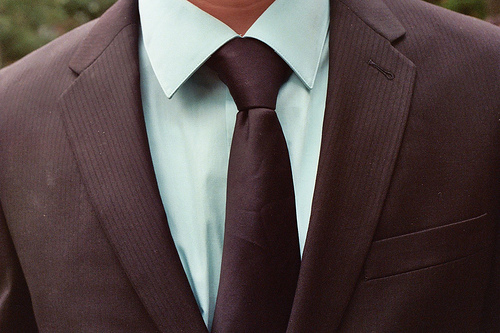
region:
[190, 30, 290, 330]
the tie is brown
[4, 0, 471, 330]
the coat is brown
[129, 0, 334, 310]
THIS IS WHITE SHIRT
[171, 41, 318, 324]
this is a tie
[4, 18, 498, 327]
this is a coat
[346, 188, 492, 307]
this is a breast pocket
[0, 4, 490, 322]
this is a man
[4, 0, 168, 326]
the coat has tiny stripes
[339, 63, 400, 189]
the coat has tiny stripes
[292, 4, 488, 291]
the coat has tiny stripes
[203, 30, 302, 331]
A black tie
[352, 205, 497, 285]
The left pocket of the suit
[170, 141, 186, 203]
Part of the blue shirt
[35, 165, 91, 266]
Part of the suit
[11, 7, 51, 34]
Part of the green tree in distance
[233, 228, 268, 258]
A wrinkle on the tie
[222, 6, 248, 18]
Part of the neck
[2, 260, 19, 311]
A wrinkle on the suit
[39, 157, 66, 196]
A white spot on the suit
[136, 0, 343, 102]
The collar of the shirt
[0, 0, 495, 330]
Person wearing a suit.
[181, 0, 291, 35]
Neck of the person.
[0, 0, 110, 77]
Green plants in the background.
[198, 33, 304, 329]
Navy tie on the person.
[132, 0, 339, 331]
Blue shirt on person.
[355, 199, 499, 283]
Pocket on suit jacket.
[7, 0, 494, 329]
Stripes on the suit jacket.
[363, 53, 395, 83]
button hole on lapel.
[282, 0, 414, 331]
Lapel on the jacket.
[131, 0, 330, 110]
collar on the shirt.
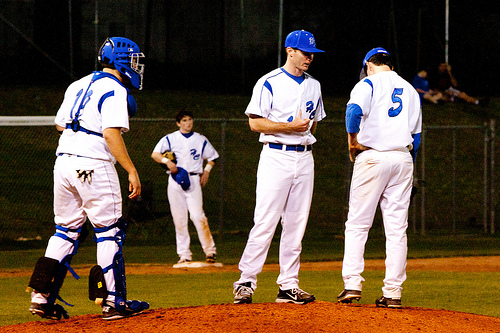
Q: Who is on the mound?
A: Pitcher.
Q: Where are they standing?
A: On the field.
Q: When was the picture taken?
A: Nighttime.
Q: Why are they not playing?
A: It is a time out.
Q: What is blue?
A: Hats.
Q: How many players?
A: Four.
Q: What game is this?
A: Baseball.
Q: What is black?
A: Catchers pads.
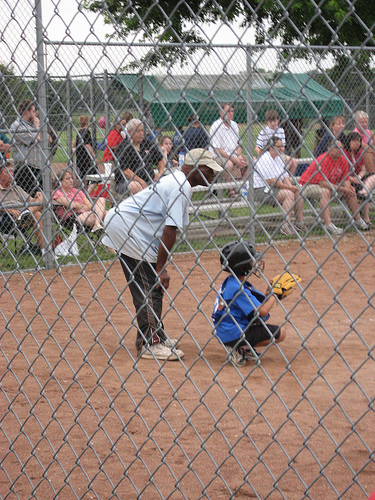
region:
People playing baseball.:
[16, 55, 368, 481]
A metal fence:
[43, 119, 352, 468]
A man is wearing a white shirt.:
[106, 154, 198, 263]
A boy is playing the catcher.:
[207, 227, 298, 362]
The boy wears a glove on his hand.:
[266, 269, 291, 291]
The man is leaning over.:
[94, 128, 212, 379]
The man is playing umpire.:
[83, 97, 222, 407]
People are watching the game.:
[37, 83, 312, 169]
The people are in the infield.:
[64, 119, 322, 368]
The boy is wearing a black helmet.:
[218, 230, 261, 275]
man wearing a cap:
[92, 130, 222, 382]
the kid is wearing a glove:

*WORK REQUIRED:* Transcribe the records above word for word, leaving out the pictures.

*FULL ANSWER:*
region:
[190, 30, 290, 330]
the tie is brown
[4, 0, 471, 330]
the coat is brown
[129, 0, 334, 310]
THIS IS WHITE SHIRT
[171, 41, 318, 324]
this is a tie
[4, 18, 498, 327]
this is a coat
[346, 188, 492, 307]
this is a breast pocket
[0, 4, 490, 322]
this is a man
[4, 0, 168, 326]
the coat has tiny stripes
[339, 63, 400, 189]
the coat has tiny stripes
[292, 4, 488, 291]
the coat has tiny stripes
[203, 30, 302, 331]
A black tie
[352, 205, 497, 285]
The left pocket of the suit
[170, 141, 186, 203]
Part of the blue shirt
[35, 165, 91, 266]
Part of the suit
[11, 7, 51, 34]
Part of the green tree in distance
[233, 228, 268, 258]
A wrinkle on the tie
[222, 6, 248, 18]
Part of the neck
[2, 260, 19, 311]
A wrinkle on the suit
[39, 157, 66, 196]
A white spot on the suit
[136, 0, 343, 102]
The collar of the shirt
[0, 0, 495, 330]
Person wearing a suit.
[181, 0, 291, 35]
Neck of the person.
[0, 0, 110, 77]
Green plants in the background.
[198, 33, 304, 329]
Navy tie on the person.
[132, 0, 339, 331]
Blue shirt on person.
[355, 199, 499, 283]
Pocket on suit jacket.
[7, 0, 494, 329]
Stripes on the suit jacket.
[363, 53, 395, 83]
button hole on lapel.
[282, 0, 414, 331]
Lapel on the jacket.
[131, 0, 330, 110]
collar on the shirt.
Q: Who is on the mound?
A: Pitcher.
Q: Where are they standing?
A: On the field.
Q: When was the picture taken?
A: Nighttime.
Q: Why are they not playing?
A: It is a time out.
Q: What is blue?
A: Hats.
Q: How many players?
A: Four.
Q: What game is this?
A: Baseball.
Q: What is black?
A: Catchers pads.
region:
People playing baseball.:
[16, 55, 368, 481]
A metal fence:
[43, 119, 352, 468]
A man is wearing a white shirt.:
[106, 154, 198, 263]
A boy is playing the catcher.:
[207, 227, 298, 362]
The boy wears a glove on his hand.:
[266, 269, 291, 291]
The man is leaning over.:
[94, 128, 212, 379]
The man is playing umpire.:
[83, 97, 222, 407]
People are watching the game.:
[37, 83, 312, 169]
The people are in the infield.:
[64, 119, 322, 368]
The boy is wearing a black helmet.:
[218, 230, 261, 275]
man wearing a cap:
[92, 130, 222, 382]
the kid is wearing a glove:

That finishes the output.